As given that, $m_R=m_S=m$.
Area of square $=$ Area of rectangular plate
$$
\Rightarrow c^2=a \times b \Rightarrow c^2=a b
$$
Now by definition
$$
I=m r^2, \frac{I_{x R}}{I_{x S}}=\frac{m\left[\frac{b}{2}\right]^2}{m\left[\frac{c}{2}\right]^2}=\frac{b^2}{4} \times \frac{4}{c^2}
$$
(a) $\frac{I_{x R}}{I_{x S}}=\frac{b^2}{c^2}$
From the diagram $\mathrm{c}>\mathrm{b}, c^2>b^2, \mathrm{l}>\left(\frac{b^2}{c^2}\right)$ or $\left(\frac{b}{c}\right)^2 < 1 \Rightarrow I_{x R} < I_{x S}$
Hence proved.

Data for this task:
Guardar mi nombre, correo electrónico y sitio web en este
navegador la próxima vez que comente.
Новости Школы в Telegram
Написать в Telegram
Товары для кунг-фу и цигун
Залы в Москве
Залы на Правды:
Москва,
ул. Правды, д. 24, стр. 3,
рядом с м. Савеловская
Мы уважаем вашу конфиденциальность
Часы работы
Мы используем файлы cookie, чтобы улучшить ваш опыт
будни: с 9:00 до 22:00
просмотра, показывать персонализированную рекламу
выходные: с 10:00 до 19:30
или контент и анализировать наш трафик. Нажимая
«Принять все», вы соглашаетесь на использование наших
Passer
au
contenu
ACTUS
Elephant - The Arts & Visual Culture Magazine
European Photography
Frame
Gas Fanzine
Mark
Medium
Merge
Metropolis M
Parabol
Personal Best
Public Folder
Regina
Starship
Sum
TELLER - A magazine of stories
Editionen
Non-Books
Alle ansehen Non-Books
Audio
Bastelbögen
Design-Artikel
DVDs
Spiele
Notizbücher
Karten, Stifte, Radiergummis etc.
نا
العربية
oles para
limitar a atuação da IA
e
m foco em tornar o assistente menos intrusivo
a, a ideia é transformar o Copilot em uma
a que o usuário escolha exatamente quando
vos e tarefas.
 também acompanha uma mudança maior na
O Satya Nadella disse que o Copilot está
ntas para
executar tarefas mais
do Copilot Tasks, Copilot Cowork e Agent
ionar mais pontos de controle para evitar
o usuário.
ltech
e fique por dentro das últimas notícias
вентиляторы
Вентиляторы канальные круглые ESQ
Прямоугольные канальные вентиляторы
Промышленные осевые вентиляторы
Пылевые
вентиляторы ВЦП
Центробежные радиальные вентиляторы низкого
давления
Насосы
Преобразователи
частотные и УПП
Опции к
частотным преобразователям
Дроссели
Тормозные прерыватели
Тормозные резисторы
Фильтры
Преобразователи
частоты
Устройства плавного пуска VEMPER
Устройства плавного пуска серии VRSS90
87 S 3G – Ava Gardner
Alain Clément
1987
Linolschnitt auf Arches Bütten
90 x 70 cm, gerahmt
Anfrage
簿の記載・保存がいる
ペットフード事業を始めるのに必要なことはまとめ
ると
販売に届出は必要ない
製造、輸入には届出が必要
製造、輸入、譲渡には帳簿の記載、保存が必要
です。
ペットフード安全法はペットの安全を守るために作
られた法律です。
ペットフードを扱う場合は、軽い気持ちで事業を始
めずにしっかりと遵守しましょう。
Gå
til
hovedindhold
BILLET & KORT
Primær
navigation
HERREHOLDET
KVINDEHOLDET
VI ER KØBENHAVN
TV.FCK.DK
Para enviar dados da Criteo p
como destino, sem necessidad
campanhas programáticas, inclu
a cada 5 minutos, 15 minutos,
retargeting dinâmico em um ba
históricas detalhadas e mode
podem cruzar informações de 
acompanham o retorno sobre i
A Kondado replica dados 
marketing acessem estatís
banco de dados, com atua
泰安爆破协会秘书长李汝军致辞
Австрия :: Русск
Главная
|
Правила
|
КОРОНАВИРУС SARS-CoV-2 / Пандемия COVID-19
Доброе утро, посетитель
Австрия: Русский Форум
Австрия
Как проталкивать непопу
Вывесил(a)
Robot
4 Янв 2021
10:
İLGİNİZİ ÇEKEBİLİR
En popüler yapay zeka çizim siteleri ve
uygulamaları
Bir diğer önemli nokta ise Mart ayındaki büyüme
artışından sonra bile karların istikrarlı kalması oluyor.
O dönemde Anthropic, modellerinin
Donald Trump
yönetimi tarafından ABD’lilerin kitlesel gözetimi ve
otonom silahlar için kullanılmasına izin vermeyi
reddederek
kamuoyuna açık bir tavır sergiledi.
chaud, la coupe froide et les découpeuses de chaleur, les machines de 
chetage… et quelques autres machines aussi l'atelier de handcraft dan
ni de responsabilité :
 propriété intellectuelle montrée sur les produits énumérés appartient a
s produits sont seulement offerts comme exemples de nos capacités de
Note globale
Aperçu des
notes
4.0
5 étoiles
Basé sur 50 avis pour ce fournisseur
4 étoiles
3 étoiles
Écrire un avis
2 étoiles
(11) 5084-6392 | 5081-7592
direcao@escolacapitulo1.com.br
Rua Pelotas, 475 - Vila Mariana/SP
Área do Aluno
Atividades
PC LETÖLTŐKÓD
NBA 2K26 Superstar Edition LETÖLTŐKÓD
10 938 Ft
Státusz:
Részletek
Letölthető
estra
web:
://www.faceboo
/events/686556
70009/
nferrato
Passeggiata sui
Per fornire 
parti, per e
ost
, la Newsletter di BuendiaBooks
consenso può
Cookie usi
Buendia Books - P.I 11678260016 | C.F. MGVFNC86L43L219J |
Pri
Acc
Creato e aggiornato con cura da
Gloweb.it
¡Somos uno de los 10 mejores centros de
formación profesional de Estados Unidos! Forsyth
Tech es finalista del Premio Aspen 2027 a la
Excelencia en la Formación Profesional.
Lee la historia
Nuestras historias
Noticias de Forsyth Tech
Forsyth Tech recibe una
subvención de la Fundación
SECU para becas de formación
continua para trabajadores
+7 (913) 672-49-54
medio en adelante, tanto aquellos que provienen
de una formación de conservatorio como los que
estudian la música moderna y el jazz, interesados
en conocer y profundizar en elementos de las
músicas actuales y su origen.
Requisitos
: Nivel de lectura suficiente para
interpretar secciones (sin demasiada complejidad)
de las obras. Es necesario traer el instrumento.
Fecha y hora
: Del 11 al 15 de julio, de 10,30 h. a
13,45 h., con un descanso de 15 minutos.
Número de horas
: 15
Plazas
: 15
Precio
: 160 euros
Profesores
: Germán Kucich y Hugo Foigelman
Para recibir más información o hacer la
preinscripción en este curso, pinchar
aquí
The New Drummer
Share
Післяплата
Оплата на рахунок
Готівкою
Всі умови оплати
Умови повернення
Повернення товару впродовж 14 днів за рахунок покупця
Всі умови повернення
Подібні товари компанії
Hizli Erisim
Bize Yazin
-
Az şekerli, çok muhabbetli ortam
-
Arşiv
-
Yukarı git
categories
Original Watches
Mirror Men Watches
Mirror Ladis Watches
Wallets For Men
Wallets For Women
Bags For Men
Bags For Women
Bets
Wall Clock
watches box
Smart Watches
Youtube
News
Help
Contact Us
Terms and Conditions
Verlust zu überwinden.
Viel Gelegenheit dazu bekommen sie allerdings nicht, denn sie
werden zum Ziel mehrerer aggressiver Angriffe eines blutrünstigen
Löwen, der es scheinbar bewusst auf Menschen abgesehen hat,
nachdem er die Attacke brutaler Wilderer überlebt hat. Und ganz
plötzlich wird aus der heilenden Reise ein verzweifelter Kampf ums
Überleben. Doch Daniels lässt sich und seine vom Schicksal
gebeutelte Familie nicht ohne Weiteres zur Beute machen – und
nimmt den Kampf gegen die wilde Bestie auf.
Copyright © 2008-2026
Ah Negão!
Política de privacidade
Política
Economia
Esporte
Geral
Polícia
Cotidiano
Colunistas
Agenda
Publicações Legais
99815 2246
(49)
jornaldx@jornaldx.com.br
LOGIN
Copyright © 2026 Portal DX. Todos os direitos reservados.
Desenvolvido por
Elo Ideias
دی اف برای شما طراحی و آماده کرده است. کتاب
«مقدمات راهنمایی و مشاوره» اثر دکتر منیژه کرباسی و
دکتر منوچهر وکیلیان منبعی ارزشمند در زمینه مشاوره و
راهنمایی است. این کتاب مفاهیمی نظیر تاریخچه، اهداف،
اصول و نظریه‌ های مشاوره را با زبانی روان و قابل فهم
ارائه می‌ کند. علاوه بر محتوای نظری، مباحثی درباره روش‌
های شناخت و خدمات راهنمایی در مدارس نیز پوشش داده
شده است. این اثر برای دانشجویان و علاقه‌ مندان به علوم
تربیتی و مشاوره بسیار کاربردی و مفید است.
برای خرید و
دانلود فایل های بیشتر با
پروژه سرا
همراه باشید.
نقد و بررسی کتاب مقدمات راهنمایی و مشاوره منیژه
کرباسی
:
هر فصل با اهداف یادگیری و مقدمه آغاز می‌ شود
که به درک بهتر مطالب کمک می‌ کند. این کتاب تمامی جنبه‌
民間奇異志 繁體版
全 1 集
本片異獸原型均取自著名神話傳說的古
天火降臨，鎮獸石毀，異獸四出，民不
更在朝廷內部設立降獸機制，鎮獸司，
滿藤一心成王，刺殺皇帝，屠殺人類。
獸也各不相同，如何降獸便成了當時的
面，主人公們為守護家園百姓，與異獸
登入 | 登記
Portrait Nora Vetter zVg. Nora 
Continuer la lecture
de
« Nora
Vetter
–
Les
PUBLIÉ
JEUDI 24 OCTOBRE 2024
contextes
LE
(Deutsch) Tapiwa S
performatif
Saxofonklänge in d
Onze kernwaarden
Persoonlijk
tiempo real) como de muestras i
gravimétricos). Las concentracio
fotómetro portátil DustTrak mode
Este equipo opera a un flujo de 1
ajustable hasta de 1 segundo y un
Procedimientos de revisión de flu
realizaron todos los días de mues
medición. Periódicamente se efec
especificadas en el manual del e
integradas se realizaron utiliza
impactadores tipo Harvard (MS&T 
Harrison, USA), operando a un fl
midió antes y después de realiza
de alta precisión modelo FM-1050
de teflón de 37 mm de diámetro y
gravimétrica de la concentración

What to work on:
a) In the moment of inertia proof, what does the text conclude when it compares I_xR with I_xS?
b) Transcribe the part of the records that opens with their first line and closes with the line containing "Notizbücher", keeping each line unchanged.

Answers given:
a) I_xR is less than I_xS.

b)
Guardar mi nombre, correo electrónico y sitio web en este
navegador la próxima vez que comente.
Новости Школы в Telegram
Написать в Telegram
Товары для кунг-фу и цигун
Залы в Москве
Залы на Правды:
Москва,
ул. Правды, д. 24, стр. 3,
рядом с м. Савеловская
Мы уважаем вашу конфиденциальность
Часы работы
Мы используем файлы cookie, чтобы улучшить ваш опыт
будни: с 9:00 до 22:00
просмотра, показывать персонализированную рекламу
выходные: с 10:00 до 19:30
или контент и анализировать наш трафик. Нажимая
«Принять все», вы соглашаетесь на использование наших
Passer
au
contenu
ACTUS
Elephant - The Arts & Visual Culture Magazine
European Photography
Frame
Gas Fanzine
Mark
Medium
Merge
Metropolis M
Parabol
Personal Best
Public Folder
Regina
Starship
Sum
TELLER - A magazine of stories
Editionen
Non-Books
Alle ansehen Non-Books
Audio
Bastelbögen
Design-Artikel
DVDs
Spiele
Notizbücher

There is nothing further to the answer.